*Saved data entries*:

---

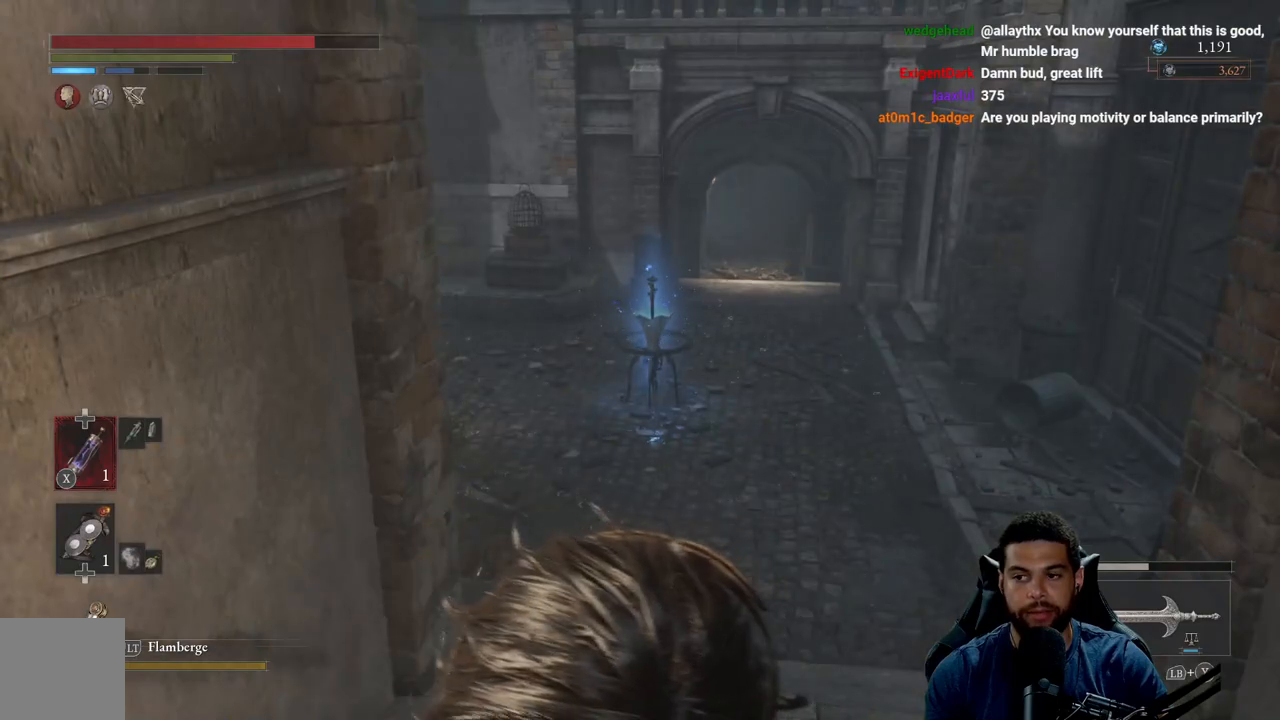
{"buttons": [], "left_stick": "up", "right_stick": "center", "events": []}
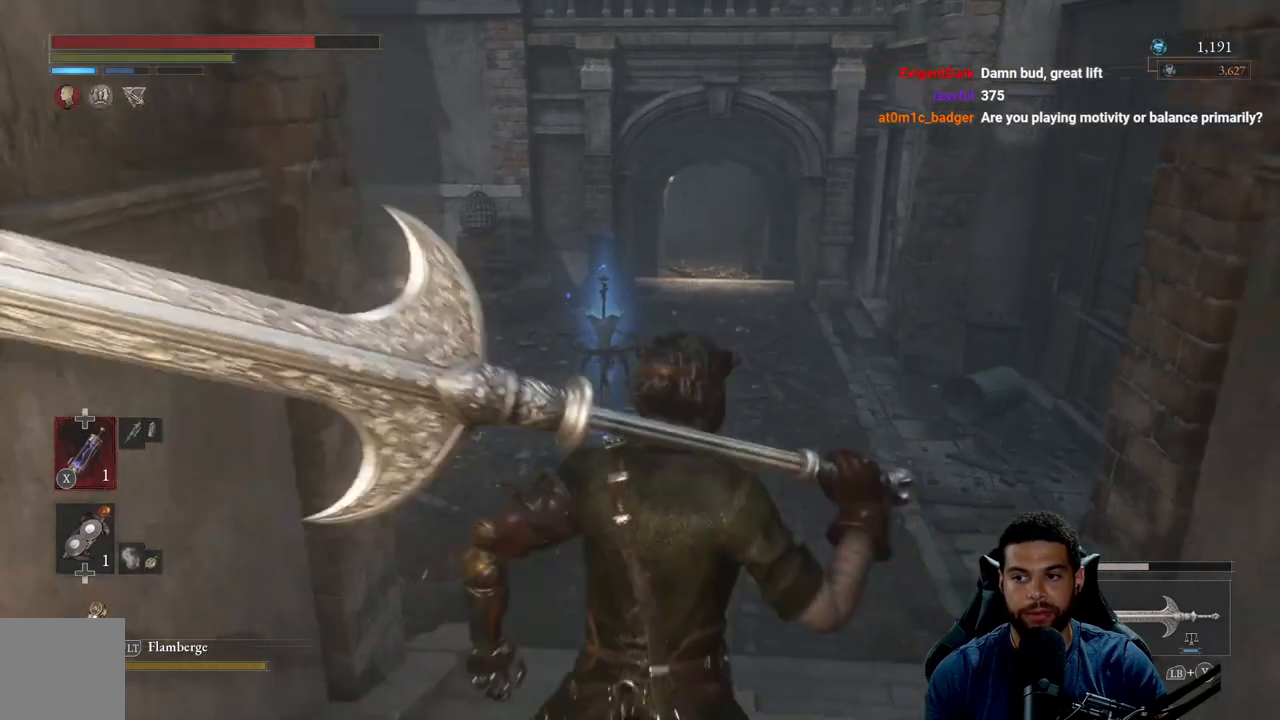
{"buttons": [], "left_stick": "up-right", "right_stick": "center", "events": [[33, "right_stick", "left"], [233, "right_stick", "center"], [317, "right_stick", "left"], [400, "left_stick", "up-right"], [500, "right_stick", "center"]]}
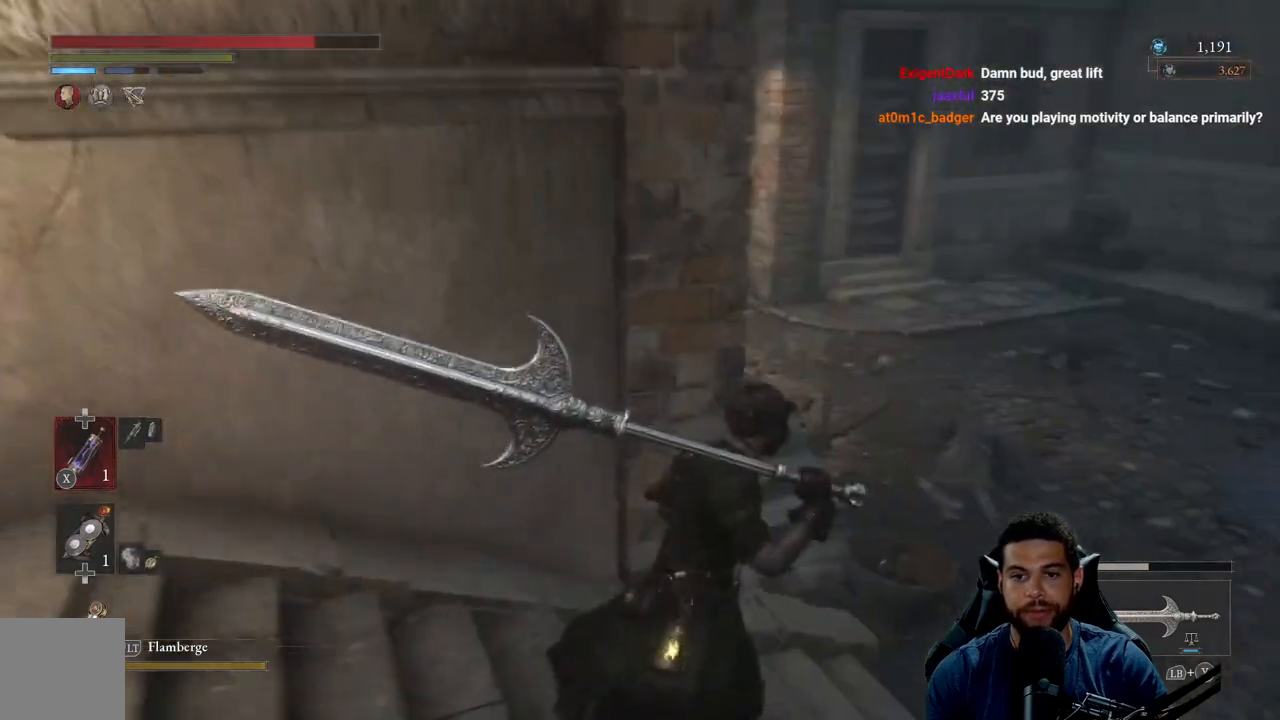
{"buttons": [], "left_stick": "up-right", "right_stick": "center", "events": [[317, "right_stick", "left"], [483, "right_stick", "center"]]}
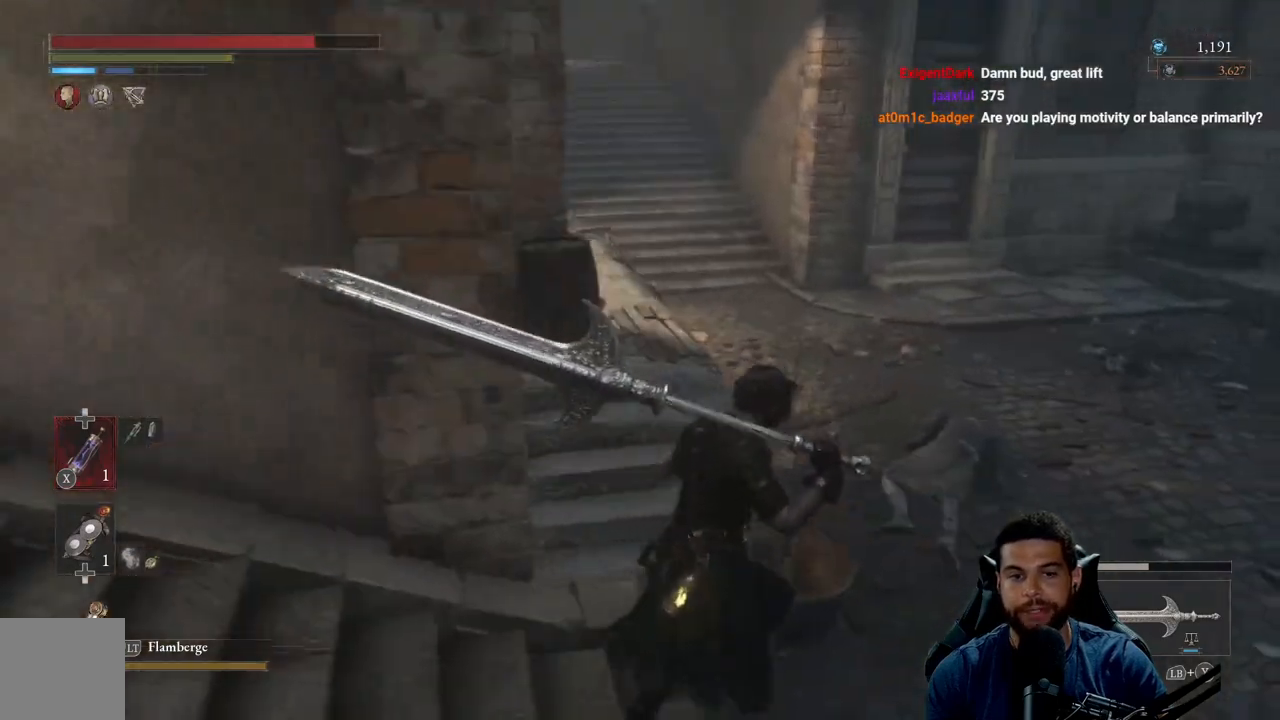
{"buttons": [], "left_stick": "up-right", "right_stick": "center", "events": [[117, "right_stick", "left"], [283, "right_stick", "center"]]}
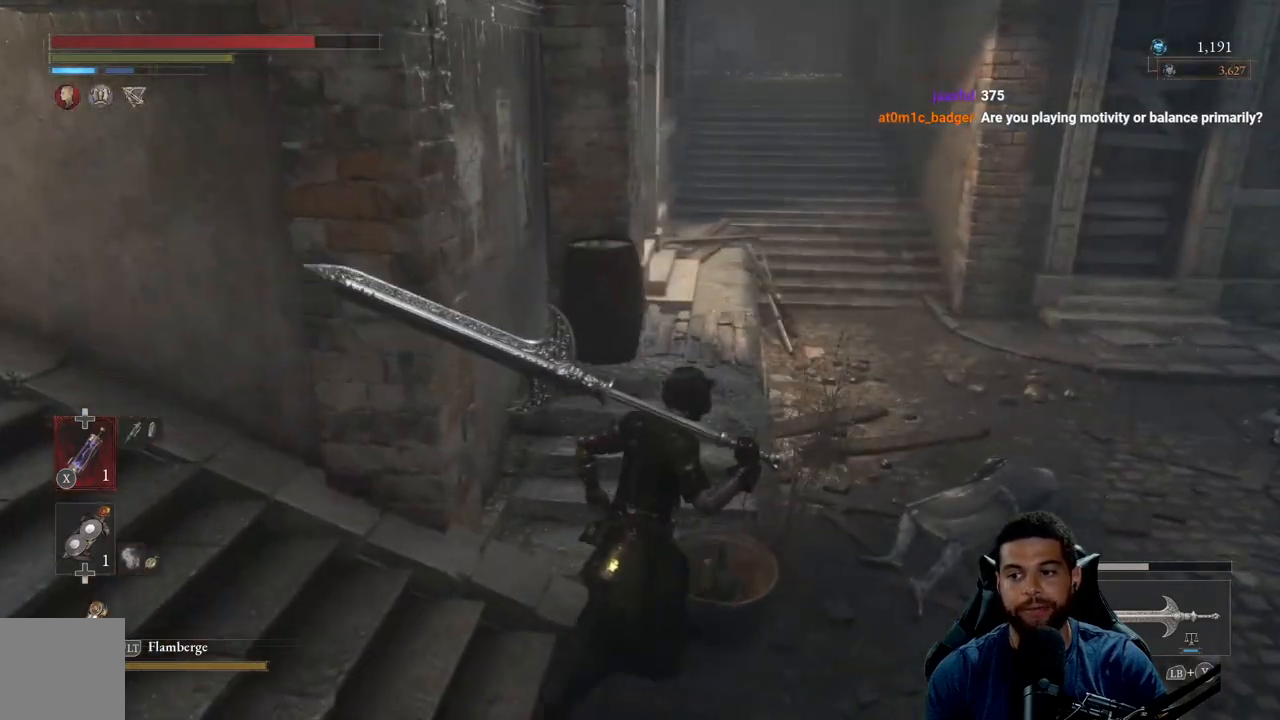
{"buttons": [], "left_stick": "up-right", "right_stick": "left", "events": [[117, "left_stick", "right"], [433, "left_stick", "up-right"], [433, "right_stick", "left"]]}
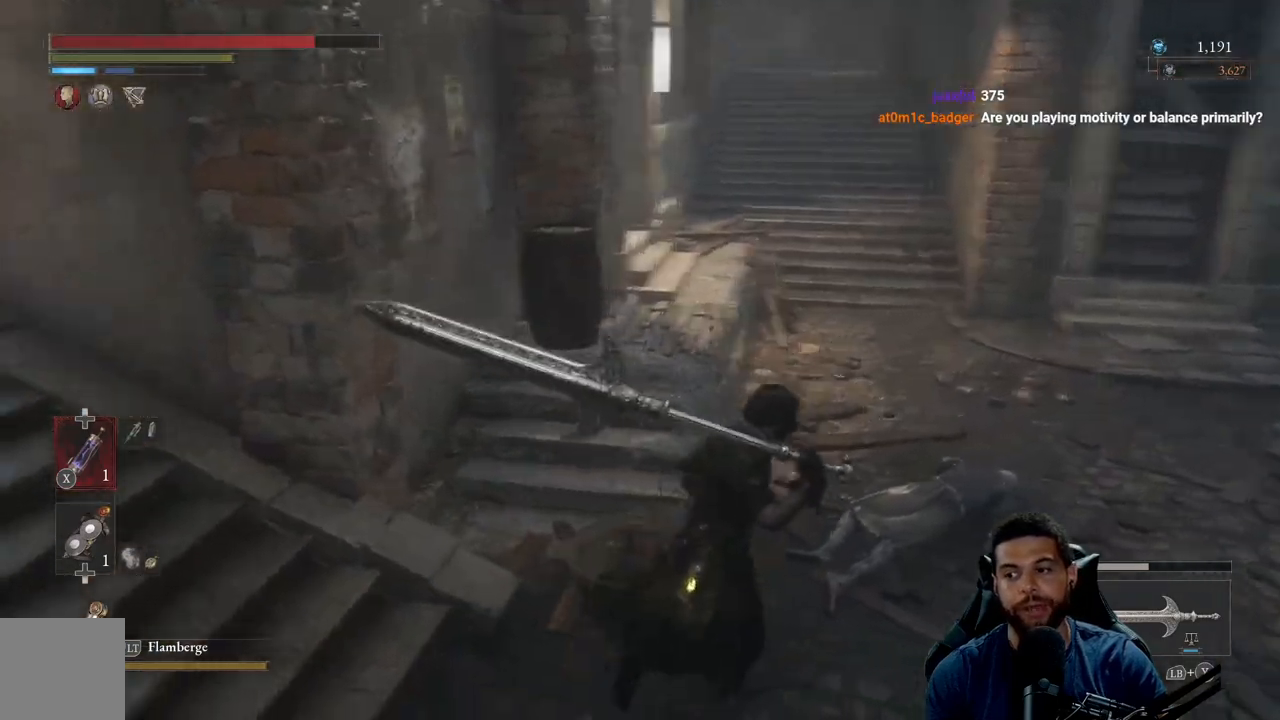
{"buttons": [], "left_stick": "up-right", "right_stick": "center", "events": [[150, "right_stick", "center"], [317, "right_stick", "right"], [433, "right_stick", "center"]]}
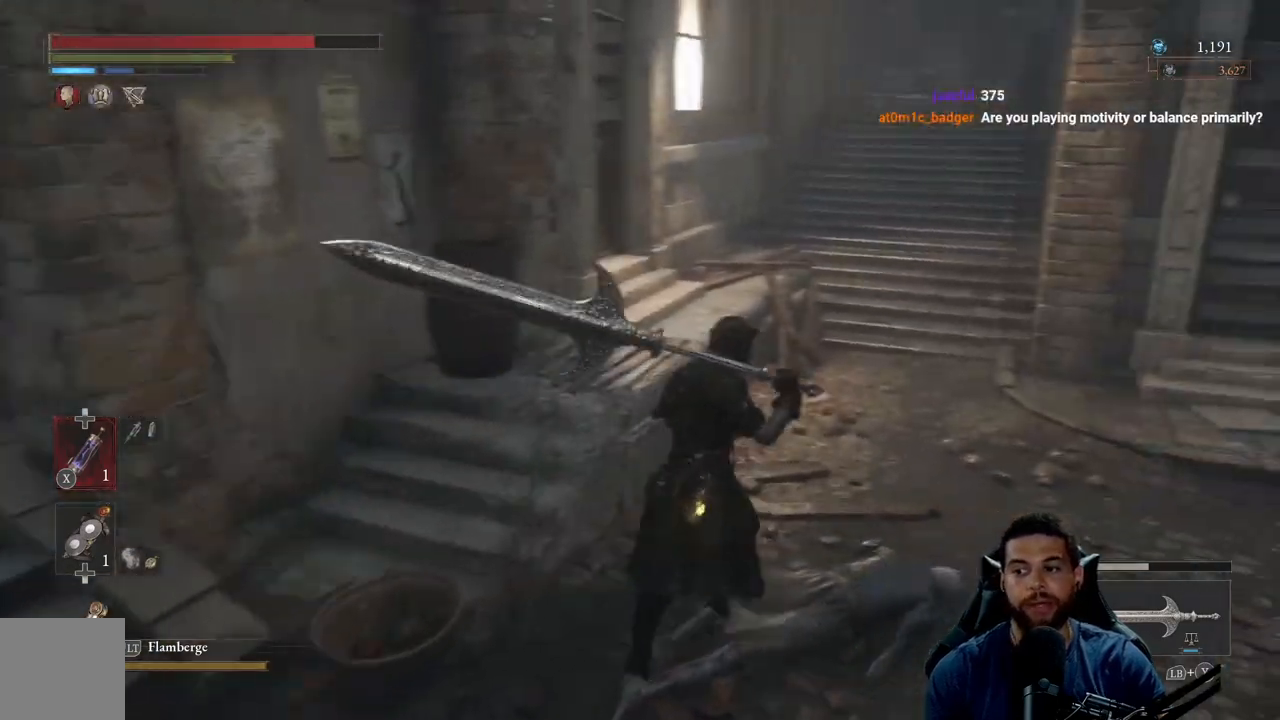
{"buttons": [], "left_stick": "up", "right_stick": "center", "events": [[333, "left_stick", "up"]]}
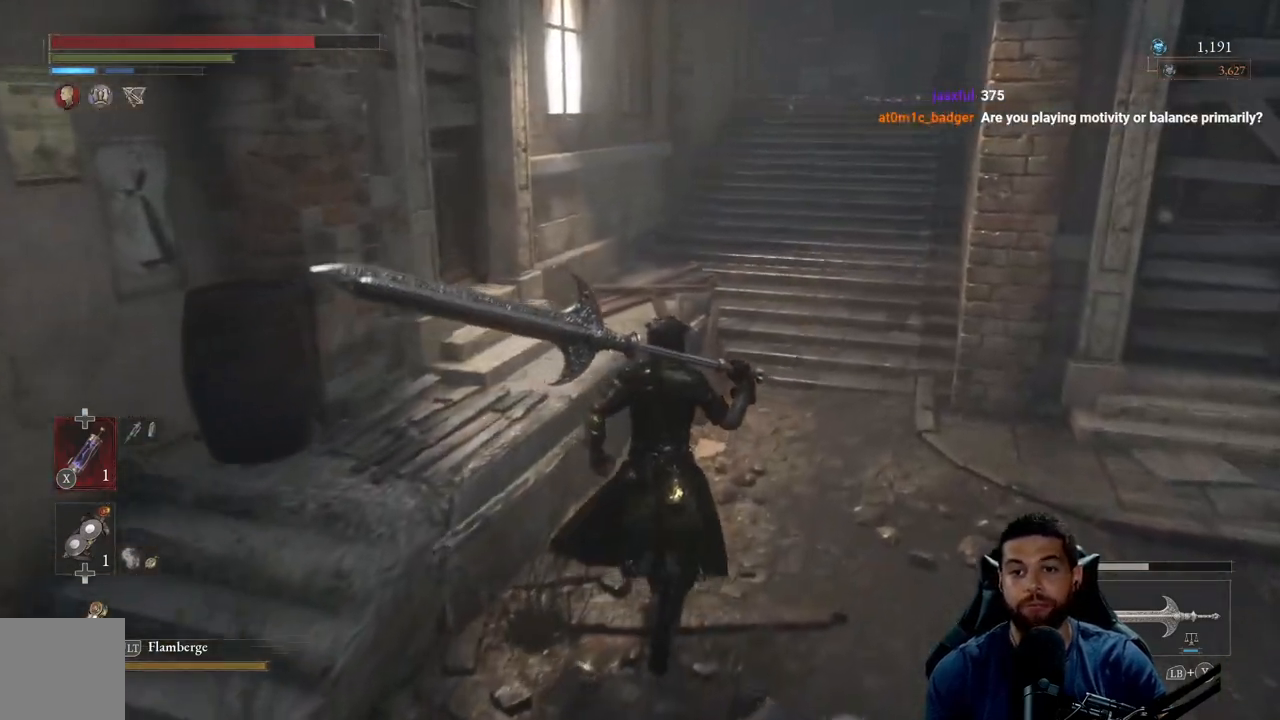
{"buttons": [], "left_stick": "up", "right_stick": "center", "events": [[83, "left_stick", "up-right"], [250, "left_stick", "up"]]}
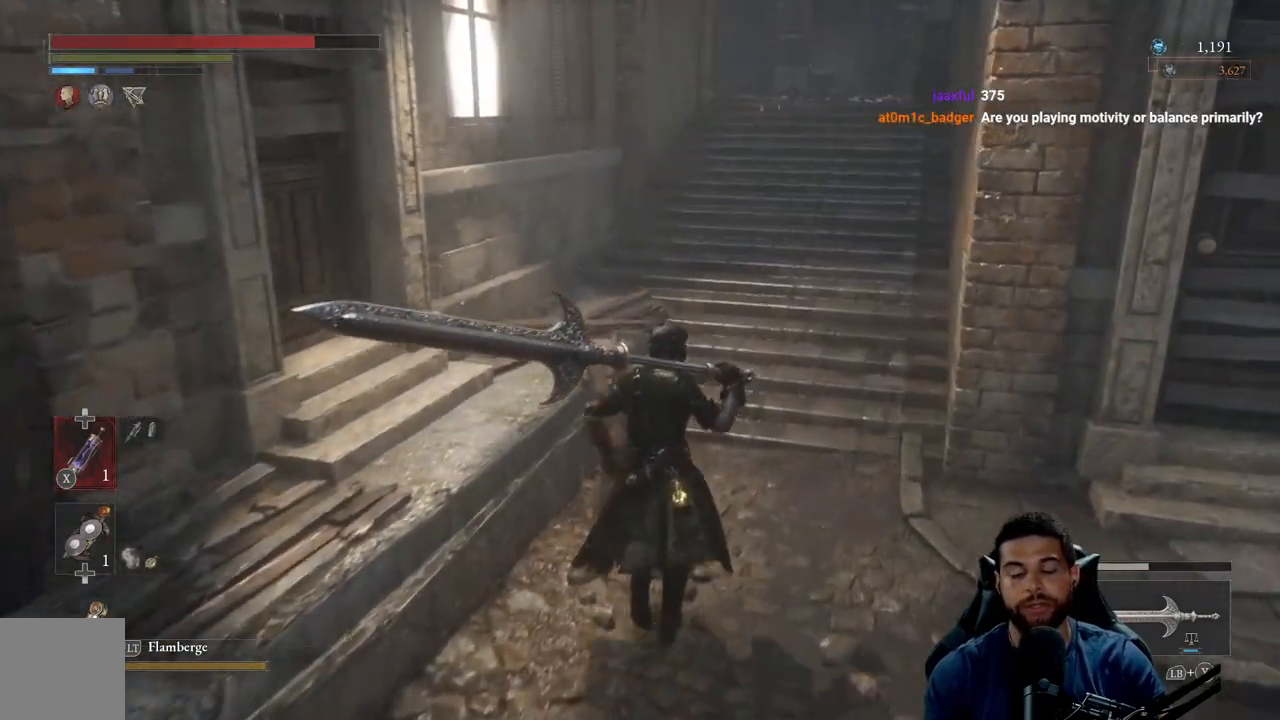
{"buttons": [], "left_stick": "up", "right_stick": "center", "events": []}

---

*Task details*:
Could you transcribe the records above exactly, leaving every picture out?

*Reply to the exercise*:
{"buttons": [], "left_stick": "up", "right_stick": "center", "events": []}
{"buttons": [], "left_stick": "up-right", "right_stick": "center", "events": [[33, "right_stick", "left"], [233, "right_stick", "center"], [317, "right_stick", "left"], [400, "left_stick", "up-right"], [500, "right_stick", "center"]]}
{"buttons": [], "left_stick": "up-right", "right_stick": "center", "events": [[317, "right_stick", "left"], [483, "right_stick", "center"]]}
{"buttons": [], "left_stick": "up-right", "right_stick": "center", "events": [[117, "right_stick", "left"], [283, "right_stick", "center"]]}
{"buttons": [], "left_stick": "up-right", "right_stick": "left", "events": [[117, "left_stick", "right"], [433, "left_stick", "up-right"], [433, "right_stick", "left"]]}
{"buttons": [], "left_stick": "up-right", "right_stick": "center", "events": [[150, "right_stick", "center"], [317, "right_stick", "right"], [433, "right_stick", "center"]]}
{"buttons": [], "left_stick": "up", "right_stick": "center", "events": [[333, "left_stick", "up"]]}
{"buttons": [], "left_stick": "up", "right_stick": "center", "events": [[83, "left_stick", "up-right"], [250, "left_stick", "up"]]}
{"buttons": [], "left_stick": "up", "right_stick": "center", "events": []}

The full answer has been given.